# Given data:
+++
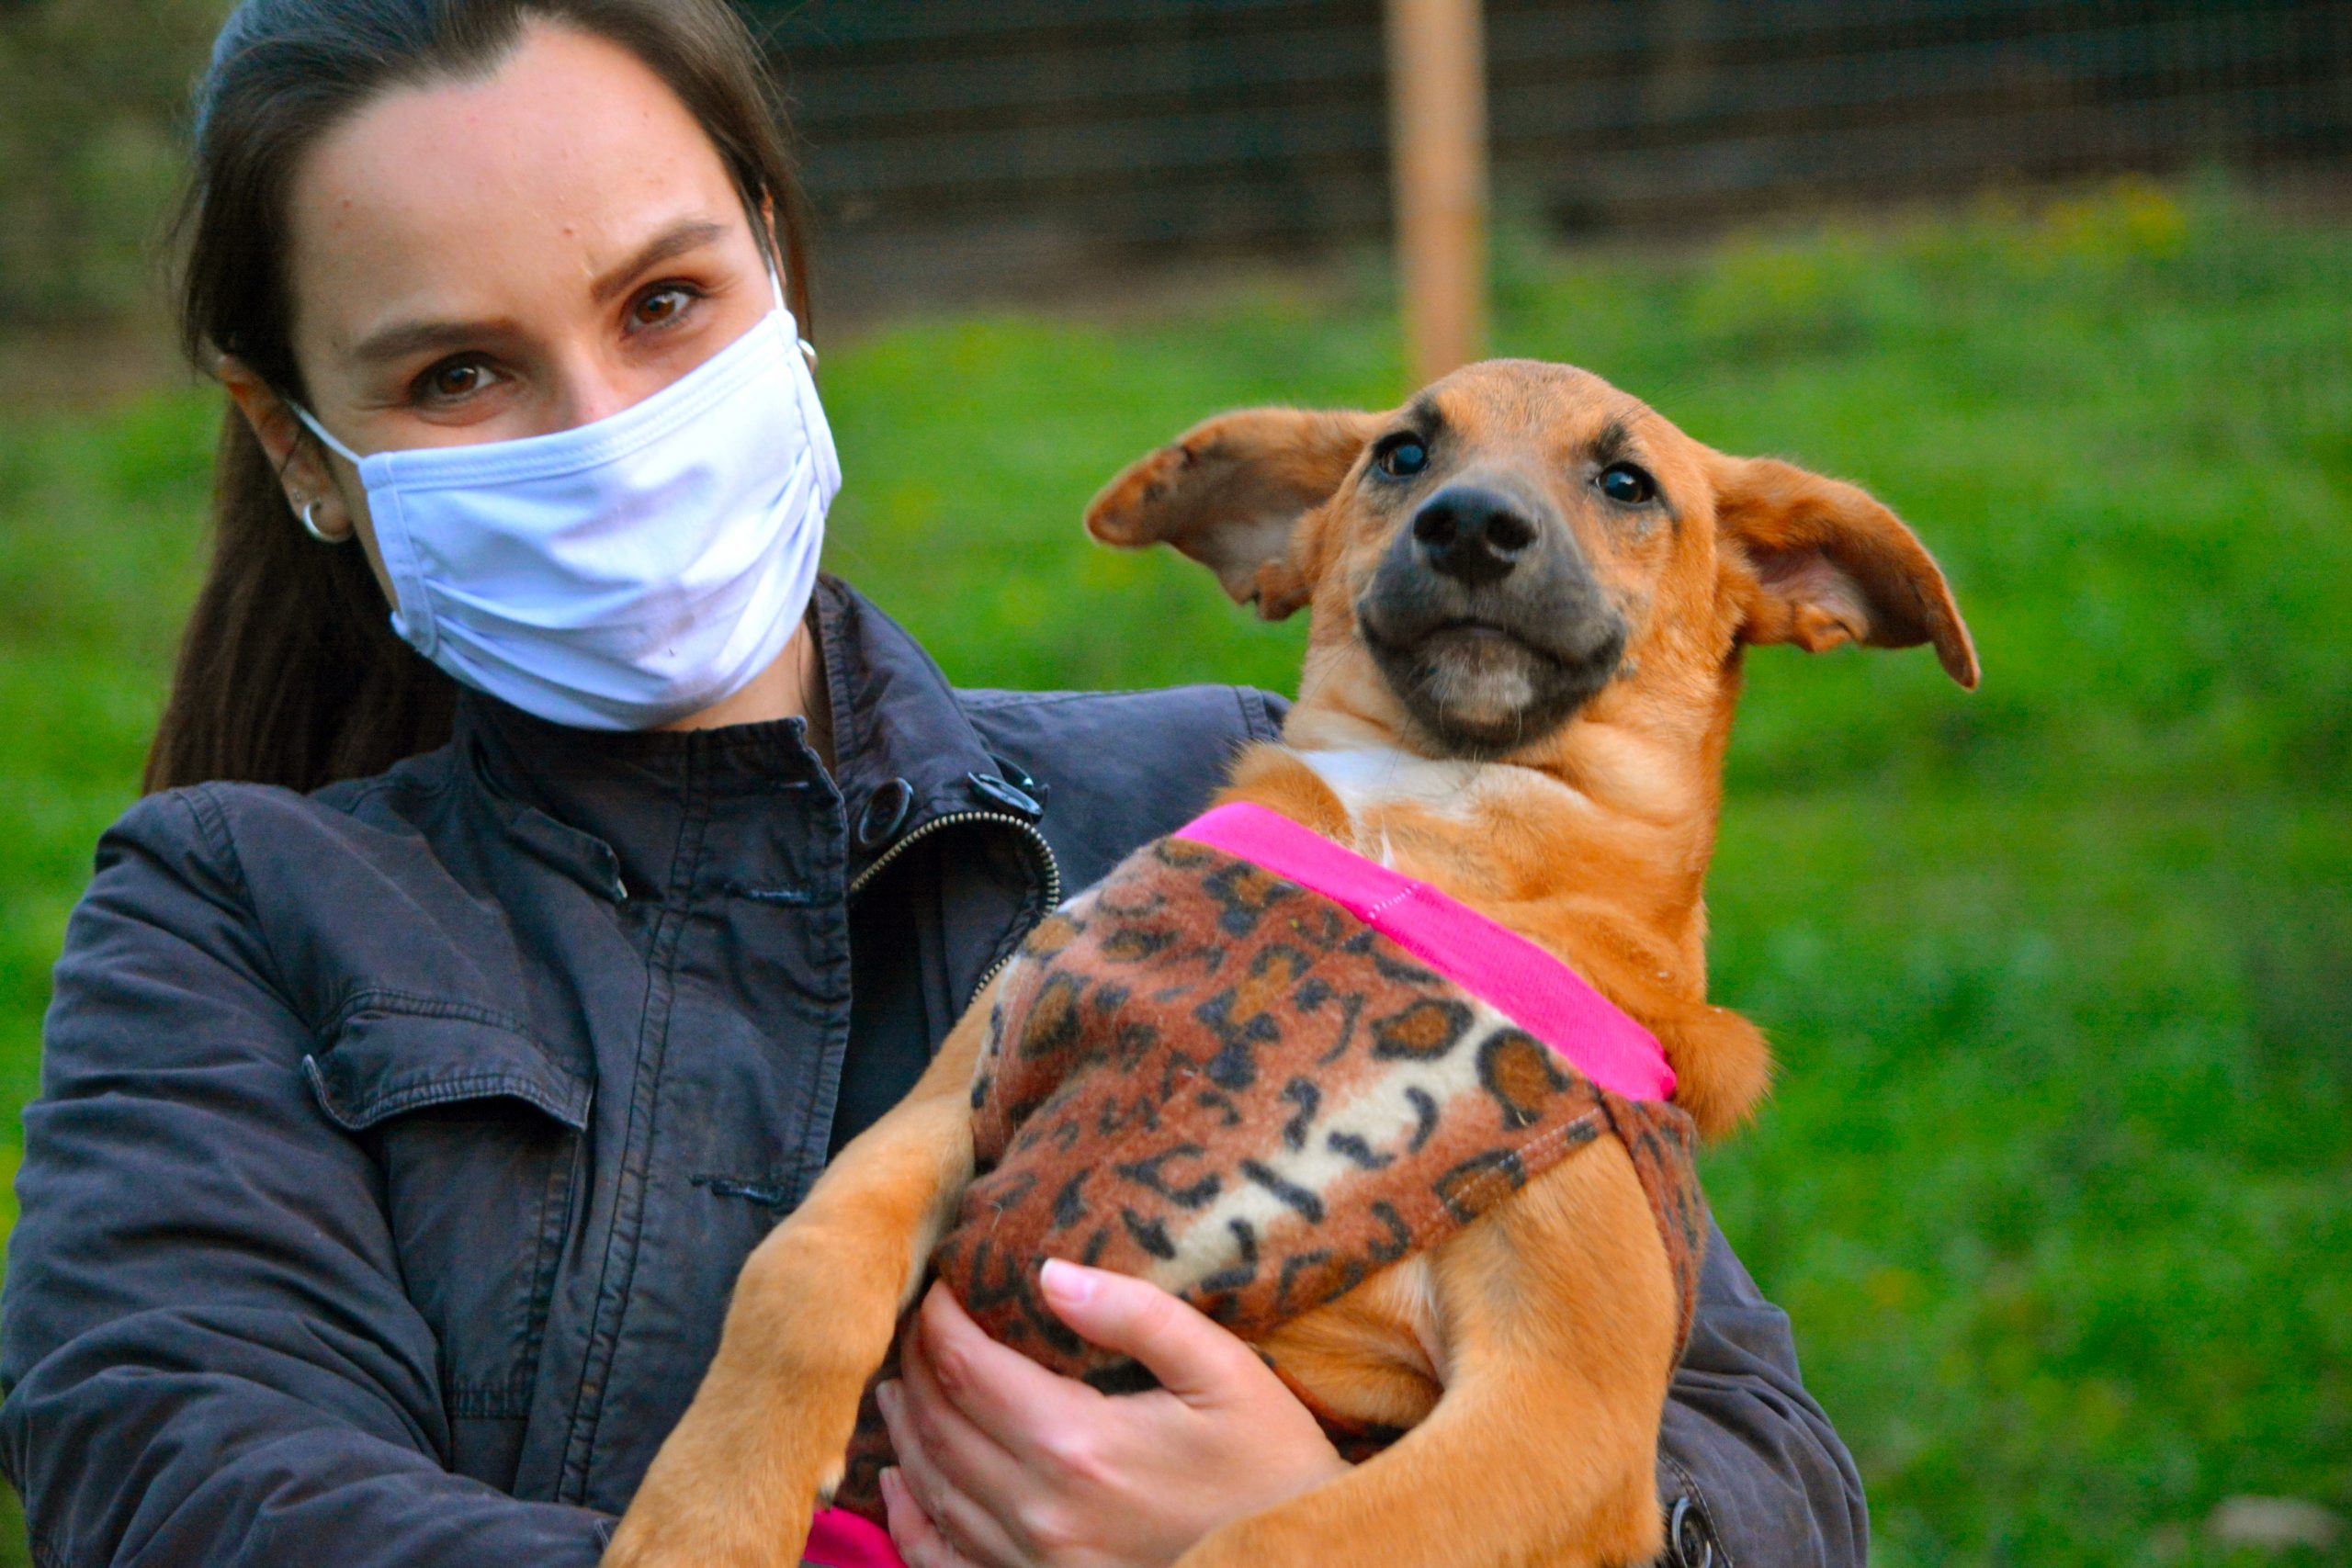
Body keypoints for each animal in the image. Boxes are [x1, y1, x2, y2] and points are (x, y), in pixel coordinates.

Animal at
+++
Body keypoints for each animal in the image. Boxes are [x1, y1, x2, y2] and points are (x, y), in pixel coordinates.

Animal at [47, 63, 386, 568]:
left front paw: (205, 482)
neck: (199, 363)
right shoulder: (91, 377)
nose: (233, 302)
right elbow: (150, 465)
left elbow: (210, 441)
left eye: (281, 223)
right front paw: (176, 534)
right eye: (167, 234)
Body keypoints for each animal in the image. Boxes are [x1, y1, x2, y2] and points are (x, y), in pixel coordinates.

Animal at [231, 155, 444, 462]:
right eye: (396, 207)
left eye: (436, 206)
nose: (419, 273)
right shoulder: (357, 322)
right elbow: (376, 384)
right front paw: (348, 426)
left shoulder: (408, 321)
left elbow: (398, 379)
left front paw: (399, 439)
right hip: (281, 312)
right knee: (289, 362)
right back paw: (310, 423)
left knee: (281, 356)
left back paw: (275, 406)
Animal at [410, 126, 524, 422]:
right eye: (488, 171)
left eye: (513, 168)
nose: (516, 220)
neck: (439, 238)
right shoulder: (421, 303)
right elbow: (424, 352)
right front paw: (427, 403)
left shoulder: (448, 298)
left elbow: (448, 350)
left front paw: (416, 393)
+++
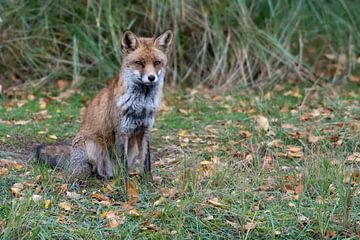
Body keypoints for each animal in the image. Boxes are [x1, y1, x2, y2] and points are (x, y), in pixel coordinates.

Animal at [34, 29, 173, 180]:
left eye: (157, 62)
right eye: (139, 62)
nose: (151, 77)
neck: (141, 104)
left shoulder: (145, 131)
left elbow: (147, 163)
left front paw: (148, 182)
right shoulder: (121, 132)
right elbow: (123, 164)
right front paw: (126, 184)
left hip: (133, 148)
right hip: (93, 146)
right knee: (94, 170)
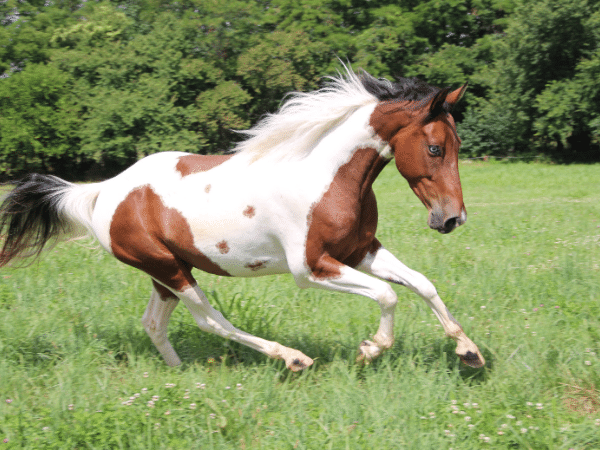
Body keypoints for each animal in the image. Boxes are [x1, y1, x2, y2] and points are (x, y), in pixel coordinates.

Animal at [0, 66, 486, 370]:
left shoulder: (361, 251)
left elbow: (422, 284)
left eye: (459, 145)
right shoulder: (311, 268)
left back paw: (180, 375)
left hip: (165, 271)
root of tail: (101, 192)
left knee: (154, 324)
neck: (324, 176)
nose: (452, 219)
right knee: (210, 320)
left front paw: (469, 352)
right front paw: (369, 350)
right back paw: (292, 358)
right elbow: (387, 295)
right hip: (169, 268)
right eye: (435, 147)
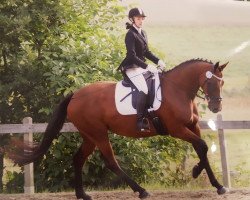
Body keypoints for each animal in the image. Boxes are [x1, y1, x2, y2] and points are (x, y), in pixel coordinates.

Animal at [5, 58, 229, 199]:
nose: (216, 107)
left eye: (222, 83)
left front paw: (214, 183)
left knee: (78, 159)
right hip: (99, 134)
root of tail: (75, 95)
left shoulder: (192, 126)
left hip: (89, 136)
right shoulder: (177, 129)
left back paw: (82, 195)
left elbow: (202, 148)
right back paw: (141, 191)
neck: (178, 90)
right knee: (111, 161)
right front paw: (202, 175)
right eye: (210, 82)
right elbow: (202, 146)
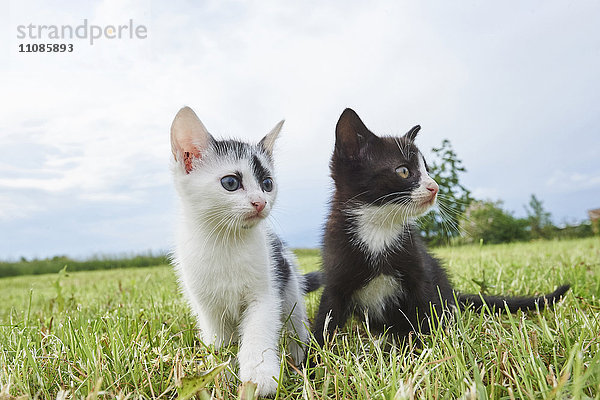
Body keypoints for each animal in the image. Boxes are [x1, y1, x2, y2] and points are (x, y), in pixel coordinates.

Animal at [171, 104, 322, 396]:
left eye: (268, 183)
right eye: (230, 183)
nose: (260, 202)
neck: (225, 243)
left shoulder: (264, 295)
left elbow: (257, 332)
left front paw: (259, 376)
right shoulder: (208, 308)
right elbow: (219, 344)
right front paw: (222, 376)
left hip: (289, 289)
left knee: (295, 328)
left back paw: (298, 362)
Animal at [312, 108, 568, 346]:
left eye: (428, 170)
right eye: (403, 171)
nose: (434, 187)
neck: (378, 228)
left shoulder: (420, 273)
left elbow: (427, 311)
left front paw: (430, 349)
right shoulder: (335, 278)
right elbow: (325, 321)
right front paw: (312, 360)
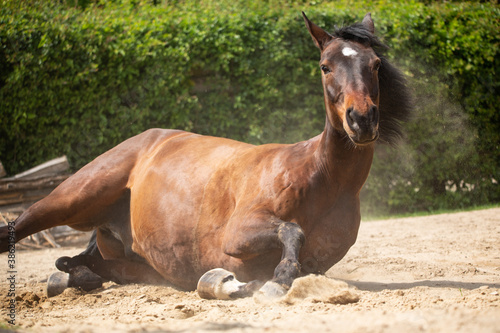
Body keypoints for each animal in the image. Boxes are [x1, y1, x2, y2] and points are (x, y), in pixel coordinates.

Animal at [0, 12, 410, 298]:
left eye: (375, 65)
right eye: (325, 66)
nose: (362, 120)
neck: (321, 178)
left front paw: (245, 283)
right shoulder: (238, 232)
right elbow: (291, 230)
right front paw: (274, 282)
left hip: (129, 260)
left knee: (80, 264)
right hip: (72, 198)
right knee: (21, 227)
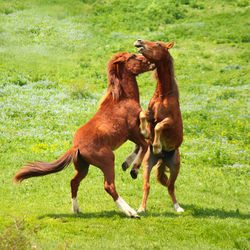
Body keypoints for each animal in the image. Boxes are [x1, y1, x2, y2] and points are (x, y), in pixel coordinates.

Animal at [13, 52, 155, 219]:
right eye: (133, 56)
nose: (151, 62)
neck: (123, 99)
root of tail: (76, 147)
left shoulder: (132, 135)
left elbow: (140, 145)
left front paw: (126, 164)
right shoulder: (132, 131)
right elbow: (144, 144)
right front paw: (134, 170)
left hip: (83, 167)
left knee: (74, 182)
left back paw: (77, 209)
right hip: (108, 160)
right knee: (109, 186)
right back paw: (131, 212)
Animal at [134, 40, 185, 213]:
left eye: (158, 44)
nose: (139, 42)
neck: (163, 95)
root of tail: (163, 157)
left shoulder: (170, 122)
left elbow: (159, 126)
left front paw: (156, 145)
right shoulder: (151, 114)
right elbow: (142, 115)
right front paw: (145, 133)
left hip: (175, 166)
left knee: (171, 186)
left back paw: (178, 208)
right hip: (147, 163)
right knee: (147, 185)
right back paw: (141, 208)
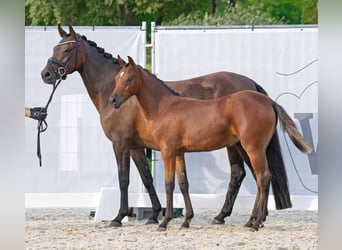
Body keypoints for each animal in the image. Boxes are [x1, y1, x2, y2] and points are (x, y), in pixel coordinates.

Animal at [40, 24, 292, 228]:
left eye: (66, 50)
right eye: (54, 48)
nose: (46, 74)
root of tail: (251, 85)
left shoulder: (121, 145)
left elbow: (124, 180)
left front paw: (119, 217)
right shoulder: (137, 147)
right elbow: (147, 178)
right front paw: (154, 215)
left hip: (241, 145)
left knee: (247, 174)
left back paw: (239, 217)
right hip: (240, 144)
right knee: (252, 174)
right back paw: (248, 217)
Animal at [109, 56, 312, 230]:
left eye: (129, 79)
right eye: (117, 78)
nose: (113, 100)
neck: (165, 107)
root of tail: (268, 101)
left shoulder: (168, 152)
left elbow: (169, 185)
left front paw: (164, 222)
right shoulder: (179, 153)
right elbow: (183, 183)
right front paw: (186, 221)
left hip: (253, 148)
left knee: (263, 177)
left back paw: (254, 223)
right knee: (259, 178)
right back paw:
+++
# What you have to do:
The lines that mention the word "tail" should be pulled from the records above.

# Answer for this exercise:
root of tail: (101, 192)
root of tail: (75, 95)
root of tail: (76, 147)
root of tail: (163, 157)
root of tail: (251, 85)
root of tail: (268, 101)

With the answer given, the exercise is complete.